(Stored data entries)
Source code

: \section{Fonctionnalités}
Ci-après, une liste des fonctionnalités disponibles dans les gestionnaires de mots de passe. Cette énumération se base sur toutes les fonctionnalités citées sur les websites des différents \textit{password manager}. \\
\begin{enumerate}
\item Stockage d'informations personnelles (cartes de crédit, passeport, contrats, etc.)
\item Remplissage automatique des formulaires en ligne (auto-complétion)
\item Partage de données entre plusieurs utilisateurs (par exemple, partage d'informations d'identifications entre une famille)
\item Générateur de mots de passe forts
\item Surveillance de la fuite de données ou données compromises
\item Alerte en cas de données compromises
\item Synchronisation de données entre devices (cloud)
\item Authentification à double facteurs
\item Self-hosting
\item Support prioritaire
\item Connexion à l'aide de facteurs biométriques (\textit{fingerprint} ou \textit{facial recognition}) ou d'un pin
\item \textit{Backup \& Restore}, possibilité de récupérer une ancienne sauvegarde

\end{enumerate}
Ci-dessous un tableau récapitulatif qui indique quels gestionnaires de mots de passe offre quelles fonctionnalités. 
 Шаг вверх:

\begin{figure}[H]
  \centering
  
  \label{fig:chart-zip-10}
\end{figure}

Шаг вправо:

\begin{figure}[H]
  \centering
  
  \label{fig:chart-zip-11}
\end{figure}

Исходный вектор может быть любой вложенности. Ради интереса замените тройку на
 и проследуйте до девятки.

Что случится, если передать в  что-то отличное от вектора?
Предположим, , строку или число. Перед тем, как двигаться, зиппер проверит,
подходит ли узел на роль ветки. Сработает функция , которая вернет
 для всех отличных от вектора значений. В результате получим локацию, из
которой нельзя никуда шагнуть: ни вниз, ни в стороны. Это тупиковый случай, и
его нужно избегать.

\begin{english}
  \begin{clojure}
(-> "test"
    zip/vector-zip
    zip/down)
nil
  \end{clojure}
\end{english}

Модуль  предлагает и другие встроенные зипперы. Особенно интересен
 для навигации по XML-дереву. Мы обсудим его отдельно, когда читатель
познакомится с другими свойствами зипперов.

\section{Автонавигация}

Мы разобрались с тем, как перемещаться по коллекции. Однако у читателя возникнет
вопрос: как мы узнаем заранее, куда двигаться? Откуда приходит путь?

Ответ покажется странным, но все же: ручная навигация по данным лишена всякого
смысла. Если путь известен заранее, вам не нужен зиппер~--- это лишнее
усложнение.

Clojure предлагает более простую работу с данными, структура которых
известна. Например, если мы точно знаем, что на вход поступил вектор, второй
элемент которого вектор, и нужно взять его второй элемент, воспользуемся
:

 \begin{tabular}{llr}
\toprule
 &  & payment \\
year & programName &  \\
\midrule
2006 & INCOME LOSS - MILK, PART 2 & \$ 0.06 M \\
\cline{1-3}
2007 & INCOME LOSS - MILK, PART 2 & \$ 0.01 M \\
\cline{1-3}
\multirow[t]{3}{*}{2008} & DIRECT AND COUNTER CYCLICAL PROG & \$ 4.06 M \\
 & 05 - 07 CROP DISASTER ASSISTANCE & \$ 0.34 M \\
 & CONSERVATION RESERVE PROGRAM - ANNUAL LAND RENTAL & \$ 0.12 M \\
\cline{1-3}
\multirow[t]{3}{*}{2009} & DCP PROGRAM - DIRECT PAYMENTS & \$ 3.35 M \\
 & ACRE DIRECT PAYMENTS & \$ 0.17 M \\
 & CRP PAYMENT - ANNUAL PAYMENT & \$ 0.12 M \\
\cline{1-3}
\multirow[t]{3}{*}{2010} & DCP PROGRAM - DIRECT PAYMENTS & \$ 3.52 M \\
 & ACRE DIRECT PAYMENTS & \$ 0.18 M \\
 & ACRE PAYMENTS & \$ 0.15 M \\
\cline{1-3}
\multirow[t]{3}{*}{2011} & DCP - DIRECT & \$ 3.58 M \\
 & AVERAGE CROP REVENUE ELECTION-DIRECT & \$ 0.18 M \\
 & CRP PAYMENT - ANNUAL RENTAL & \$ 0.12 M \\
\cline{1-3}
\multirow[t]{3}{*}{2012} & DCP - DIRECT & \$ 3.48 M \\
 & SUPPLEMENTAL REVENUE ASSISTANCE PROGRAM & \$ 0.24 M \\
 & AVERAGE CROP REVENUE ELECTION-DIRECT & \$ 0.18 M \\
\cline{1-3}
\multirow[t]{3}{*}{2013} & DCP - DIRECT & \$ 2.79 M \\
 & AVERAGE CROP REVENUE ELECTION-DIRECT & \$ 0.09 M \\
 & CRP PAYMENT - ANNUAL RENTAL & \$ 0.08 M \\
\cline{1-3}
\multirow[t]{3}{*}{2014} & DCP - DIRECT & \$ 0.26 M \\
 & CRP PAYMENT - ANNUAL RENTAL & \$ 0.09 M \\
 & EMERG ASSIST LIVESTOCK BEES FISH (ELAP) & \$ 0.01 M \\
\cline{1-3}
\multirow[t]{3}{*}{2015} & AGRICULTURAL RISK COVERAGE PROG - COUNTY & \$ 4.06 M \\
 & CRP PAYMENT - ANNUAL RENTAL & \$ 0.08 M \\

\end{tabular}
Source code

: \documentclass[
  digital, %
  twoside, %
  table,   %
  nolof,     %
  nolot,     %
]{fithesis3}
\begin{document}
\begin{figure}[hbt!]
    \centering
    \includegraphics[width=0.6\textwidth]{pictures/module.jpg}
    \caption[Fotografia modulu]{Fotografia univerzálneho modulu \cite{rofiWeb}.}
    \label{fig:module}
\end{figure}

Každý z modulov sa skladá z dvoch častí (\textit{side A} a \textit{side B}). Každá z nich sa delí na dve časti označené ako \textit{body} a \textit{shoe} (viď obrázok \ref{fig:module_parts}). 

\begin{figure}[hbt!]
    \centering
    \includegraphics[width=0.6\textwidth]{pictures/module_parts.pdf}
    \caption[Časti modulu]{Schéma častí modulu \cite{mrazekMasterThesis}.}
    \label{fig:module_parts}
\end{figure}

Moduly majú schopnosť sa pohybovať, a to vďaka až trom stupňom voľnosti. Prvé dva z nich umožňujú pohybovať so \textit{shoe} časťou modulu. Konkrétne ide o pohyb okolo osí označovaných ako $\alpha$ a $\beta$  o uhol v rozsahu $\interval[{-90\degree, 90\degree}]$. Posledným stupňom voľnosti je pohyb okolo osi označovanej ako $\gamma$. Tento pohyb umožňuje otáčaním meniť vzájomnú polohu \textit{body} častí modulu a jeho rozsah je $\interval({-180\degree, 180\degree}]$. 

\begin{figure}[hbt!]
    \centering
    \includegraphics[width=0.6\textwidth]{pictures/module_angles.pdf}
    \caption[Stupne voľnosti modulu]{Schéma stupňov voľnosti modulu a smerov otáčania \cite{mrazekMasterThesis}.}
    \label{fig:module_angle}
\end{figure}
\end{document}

• **Directions**: The answer must be every line of the entries that includes the word "RENTAL".

• **Solution to the problem**:
 & CONSERVATION RESERVE PROGRAM - ANNUAL LAND RENTAL & \$ 0.12 M \\
 & CRP PAYMENT - ANNUAL RENTAL & \$ 0.12 M \\
 & CRP PAYMENT - ANNUAL RENTAL & \$ 0.08 M \\
 & CRP PAYMENT - ANNUAL RENTAL & \$ 0.09 M \\
 & CRP PAYMENT - ANNUAL RENTAL & \$ 0.08 M \\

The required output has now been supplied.